E difatti nel 1934, quando la frazione ormai ha superato per abitanti lo stesso capoluogo e da tempo costituisce l’epicentro dinamico trainante dell’intero territorio, si opterà per la fusione amministrativa tra l’abitato collinare, che allora come oggi conserva saldamente la sede municipale, con quello litoraneo, che perciò assume la nuova denominazione di Giulianova Spiaggia e dove nel 1936 la già solida vocazione balneare, rappresentata dall’imponente Kursaal realizzato nella parte inferiore nel 1913 come club marino e ultimato in stile liberty sedici anni dopo come albergo assai prestigioso, viene rafforzata dalla costruzione del lungomare monumentale

Nei decenni successivi al secondo dopoguerra, l’espansione urbana privilegia, seguendo uno schema a scacchiera, le aree litoranee meridionale e settentrionale e quindi quella valliva occidentale, non pregiudicando lo sviluppo armonico della città. Oggi, infatti, Giulianova, pur avendo una delle più alte densità demografiche della provincia, è tra i centri costieri abruzzesi a disporre del più alto coefficiente di zone verdi presentandosi nelle vesti di una elegante località, culturalmente assai vivace e apprezzata dai turisti per il finissimo arenile, per le sue dotazioni ma anche per le ricche testimonianze artistiche e monumentali.

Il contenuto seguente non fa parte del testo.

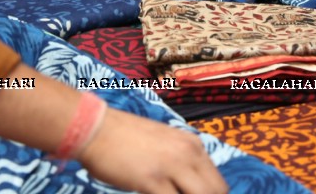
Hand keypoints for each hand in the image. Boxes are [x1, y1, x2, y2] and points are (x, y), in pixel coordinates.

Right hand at [77, 108, 227, 193]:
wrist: (97, 128)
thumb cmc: (125, 137)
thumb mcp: (165, 143)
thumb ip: (181, 160)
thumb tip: (189, 185)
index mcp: (193, 145)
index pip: (218, 184)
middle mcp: (188, 154)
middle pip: (216, 192)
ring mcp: (172, 166)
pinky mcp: (153, 180)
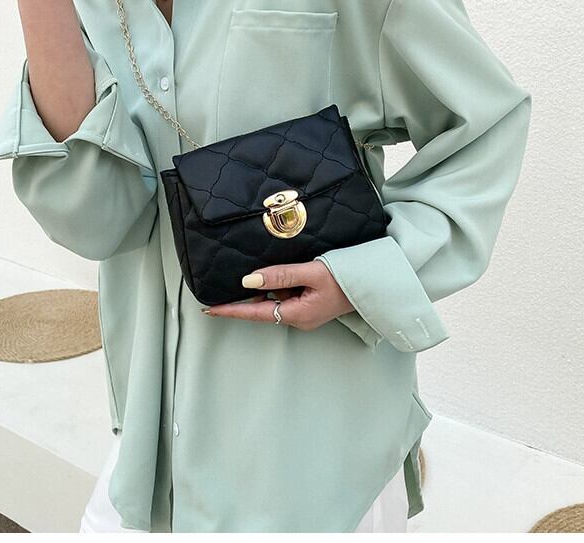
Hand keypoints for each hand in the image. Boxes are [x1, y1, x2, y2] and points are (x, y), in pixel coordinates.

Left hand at [202, 261, 355, 330]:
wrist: (373, 284)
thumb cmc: (347, 279)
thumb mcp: (311, 273)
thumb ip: (279, 276)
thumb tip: (249, 280)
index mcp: (297, 315)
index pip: (254, 314)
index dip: (231, 310)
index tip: (209, 309)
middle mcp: (298, 317)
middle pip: (264, 305)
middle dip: (252, 293)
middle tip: (239, 280)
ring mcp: (305, 311)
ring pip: (277, 297)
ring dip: (273, 283)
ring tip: (282, 267)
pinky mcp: (310, 303)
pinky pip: (288, 292)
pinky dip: (283, 282)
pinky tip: (290, 269)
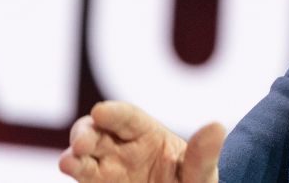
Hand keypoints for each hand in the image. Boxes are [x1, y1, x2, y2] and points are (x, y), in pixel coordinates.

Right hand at [59, 101, 225, 181]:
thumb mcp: (201, 174)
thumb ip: (203, 155)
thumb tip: (217, 126)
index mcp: (148, 135)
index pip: (127, 118)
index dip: (113, 113)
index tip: (100, 112)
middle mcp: (122, 148)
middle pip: (96, 132)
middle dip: (84, 133)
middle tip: (83, 143)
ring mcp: (107, 169)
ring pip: (82, 155)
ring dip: (73, 155)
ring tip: (70, 161)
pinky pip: (84, 176)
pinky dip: (75, 170)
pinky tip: (71, 168)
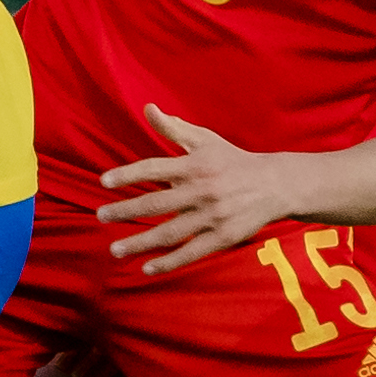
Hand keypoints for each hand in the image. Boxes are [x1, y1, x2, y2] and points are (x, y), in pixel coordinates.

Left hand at [94, 104, 304, 274]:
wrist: (275, 185)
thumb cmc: (232, 160)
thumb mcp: (205, 140)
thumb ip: (174, 129)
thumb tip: (148, 108)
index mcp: (194, 165)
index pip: (154, 168)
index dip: (127, 174)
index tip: (104, 182)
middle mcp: (201, 190)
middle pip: (156, 203)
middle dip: (125, 211)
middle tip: (100, 216)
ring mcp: (212, 216)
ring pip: (169, 232)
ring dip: (139, 243)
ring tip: (115, 249)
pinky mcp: (223, 237)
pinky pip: (191, 252)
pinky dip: (168, 262)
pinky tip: (146, 268)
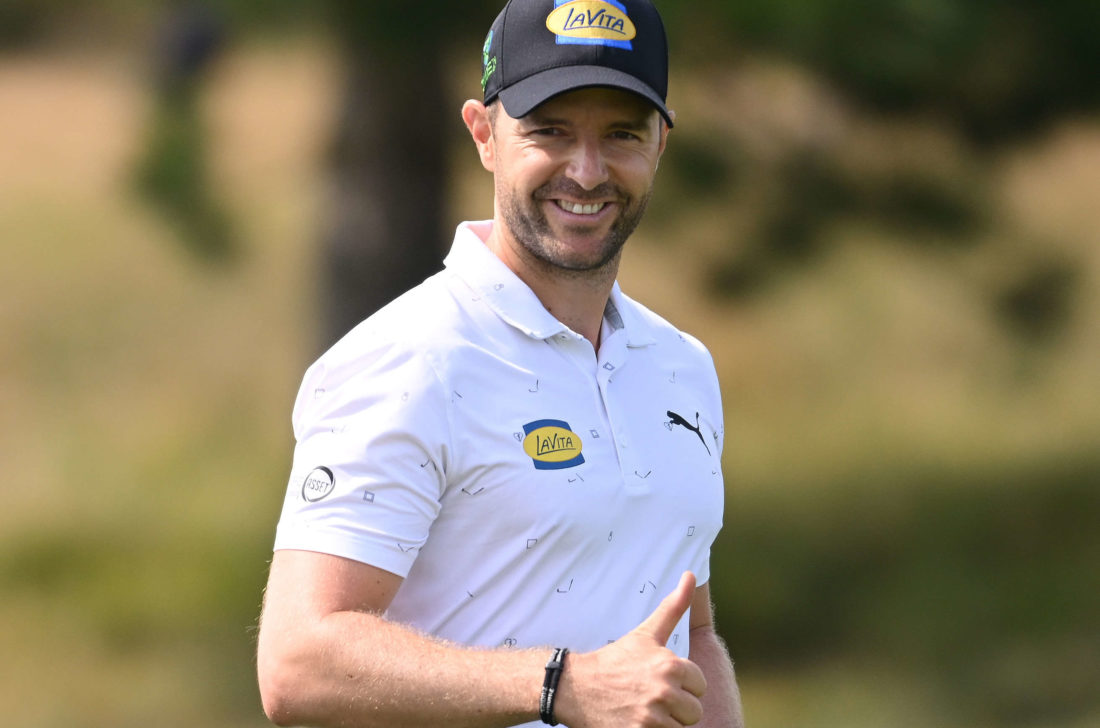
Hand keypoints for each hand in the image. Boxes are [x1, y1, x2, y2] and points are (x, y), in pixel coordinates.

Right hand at [556, 572, 706, 726]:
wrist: (577, 688)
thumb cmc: (615, 659)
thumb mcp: (647, 633)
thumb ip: (674, 606)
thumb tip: (691, 574)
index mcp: (670, 665)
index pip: (700, 685)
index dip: (684, 685)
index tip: (662, 681)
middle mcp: (664, 691)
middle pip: (694, 711)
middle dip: (678, 707)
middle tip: (653, 698)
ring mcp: (652, 716)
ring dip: (667, 723)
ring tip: (647, 711)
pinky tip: (639, 722)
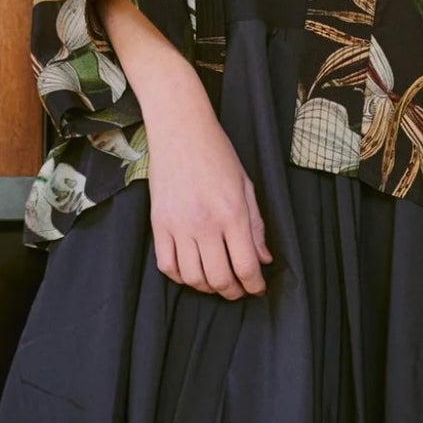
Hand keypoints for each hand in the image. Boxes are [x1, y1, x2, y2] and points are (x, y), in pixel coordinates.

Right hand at [144, 93, 273, 298]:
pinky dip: (179, 277)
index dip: (254, 285)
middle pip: (219, 279)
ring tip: (216, 281)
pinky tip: (190, 271)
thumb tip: (263, 260)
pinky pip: (166, 265)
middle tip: (238, 289)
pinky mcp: (158, 224)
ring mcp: (178, 225)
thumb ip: (256, 225)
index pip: (246, 266)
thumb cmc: (217, 153)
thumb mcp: (246, 185)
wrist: (180, 130)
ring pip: (192, 278)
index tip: (257, 289)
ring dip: (207, 287)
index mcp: (232, 213)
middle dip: (233, 292)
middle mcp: (204, 223)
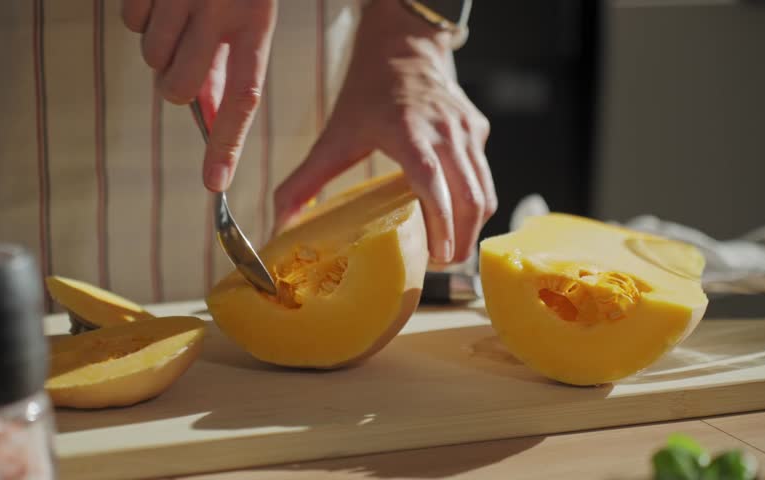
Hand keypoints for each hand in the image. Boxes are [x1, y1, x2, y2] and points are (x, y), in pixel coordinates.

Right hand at [121, 0, 276, 191]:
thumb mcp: (253, 16)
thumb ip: (231, 64)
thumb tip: (208, 113)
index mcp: (256, 24)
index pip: (244, 97)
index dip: (226, 144)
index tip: (214, 184)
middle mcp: (219, 9)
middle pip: (177, 88)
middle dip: (176, 86)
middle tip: (189, 61)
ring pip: (151, 57)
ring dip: (161, 46)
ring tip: (182, 15)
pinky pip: (130, 22)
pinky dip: (142, 16)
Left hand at [273, 0, 495, 263]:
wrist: (403, 47)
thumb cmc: (367, 92)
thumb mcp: (334, 135)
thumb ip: (304, 181)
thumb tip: (280, 225)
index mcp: (407, 130)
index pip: (431, 180)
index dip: (439, 221)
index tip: (437, 255)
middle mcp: (444, 131)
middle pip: (468, 197)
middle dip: (459, 240)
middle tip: (439, 264)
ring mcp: (468, 131)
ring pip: (484, 192)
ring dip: (471, 228)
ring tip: (448, 249)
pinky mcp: (479, 132)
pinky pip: (484, 178)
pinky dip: (473, 205)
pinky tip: (453, 217)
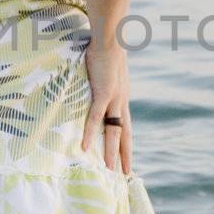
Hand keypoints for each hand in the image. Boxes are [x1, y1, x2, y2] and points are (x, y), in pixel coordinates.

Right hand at [81, 42, 132, 174]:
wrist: (111, 38)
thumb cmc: (106, 49)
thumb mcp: (108, 70)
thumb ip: (104, 81)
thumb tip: (97, 81)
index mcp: (122, 98)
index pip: (126, 126)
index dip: (127, 144)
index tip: (127, 160)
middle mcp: (121, 102)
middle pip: (125, 135)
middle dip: (126, 155)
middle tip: (125, 175)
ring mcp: (114, 99)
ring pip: (114, 132)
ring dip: (111, 152)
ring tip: (111, 171)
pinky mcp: (103, 93)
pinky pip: (95, 118)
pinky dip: (90, 133)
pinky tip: (85, 148)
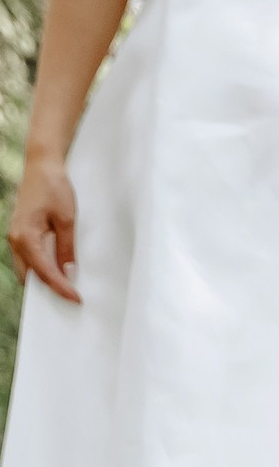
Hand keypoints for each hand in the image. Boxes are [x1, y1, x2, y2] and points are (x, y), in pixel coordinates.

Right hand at [7, 152, 80, 302]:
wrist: (41, 166)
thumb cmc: (53, 187)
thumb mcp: (67, 220)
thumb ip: (66, 248)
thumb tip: (68, 271)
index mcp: (26, 237)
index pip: (45, 272)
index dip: (61, 289)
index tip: (75, 299)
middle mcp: (16, 239)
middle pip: (31, 276)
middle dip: (49, 290)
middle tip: (70, 298)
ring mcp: (15, 236)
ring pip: (27, 269)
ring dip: (44, 280)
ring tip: (66, 288)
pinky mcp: (20, 233)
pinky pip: (28, 258)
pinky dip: (40, 268)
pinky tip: (57, 272)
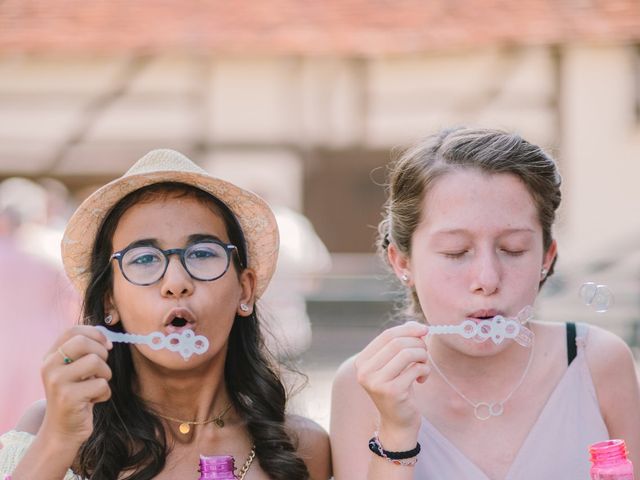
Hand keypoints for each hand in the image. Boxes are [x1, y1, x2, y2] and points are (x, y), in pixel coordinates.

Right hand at [40, 326, 112, 444]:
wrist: (63, 430)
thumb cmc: (76, 395)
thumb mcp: (75, 370)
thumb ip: (85, 351)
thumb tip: (107, 336)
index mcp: (50, 356)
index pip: (73, 331)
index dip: (95, 334)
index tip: (107, 345)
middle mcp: (49, 366)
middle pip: (83, 342)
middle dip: (101, 352)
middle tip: (101, 369)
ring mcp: (57, 382)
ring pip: (95, 361)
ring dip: (105, 374)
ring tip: (96, 386)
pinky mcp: (68, 398)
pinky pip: (101, 384)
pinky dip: (105, 393)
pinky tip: (93, 401)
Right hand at [354, 321, 429, 439]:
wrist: (398, 422)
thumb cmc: (398, 388)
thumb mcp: (394, 364)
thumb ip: (401, 343)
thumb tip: (416, 325)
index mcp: (362, 361)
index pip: (386, 335)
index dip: (408, 329)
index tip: (424, 329)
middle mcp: (364, 371)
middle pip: (397, 343)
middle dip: (417, 343)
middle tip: (424, 352)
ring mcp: (377, 382)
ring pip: (407, 353)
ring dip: (422, 356)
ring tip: (423, 364)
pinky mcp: (392, 391)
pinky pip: (416, 368)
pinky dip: (424, 370)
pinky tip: (421, 379)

Le bellezze dell'Abruzzo. Mare, monti, arte, gastronomia, folklore: è questa in sintesi, la realtà dell’Abruzzo; che, tra le spiagge dell’Adriatico e le nevi perenni del Gran Sasso d’Italia e della Maiella, può ancora offrire ai forestieri - oltre ad una moderna attrezzatura alberghiera e in campeggi e case private - una vacanza completa, ricca di continue scoperte. I quattro capoluoghi di provincia: L’Aquila, Chieti, Pescara, Teramo e numerose altre città, che in antico ebbero un ruolo determinante, custodiscono tesori d’arte e di storia, resti archeologi, musei, cattedrali, castelli, acquedotti, fontane, ecc., che testimoniano di una continua operosità sul mare, nei campi, sulle montagne. Dalle ceramiche di Castelli ai legni intagliati di dl Pretoro, dai liquori di Tocco Casauria agli orafi di Scanno e ai merletti di Pescocostanzo, è tuttora vivo in ogni angolo della regione un artigianato che spesso affonda le proprie radici addirittura nella preistoria.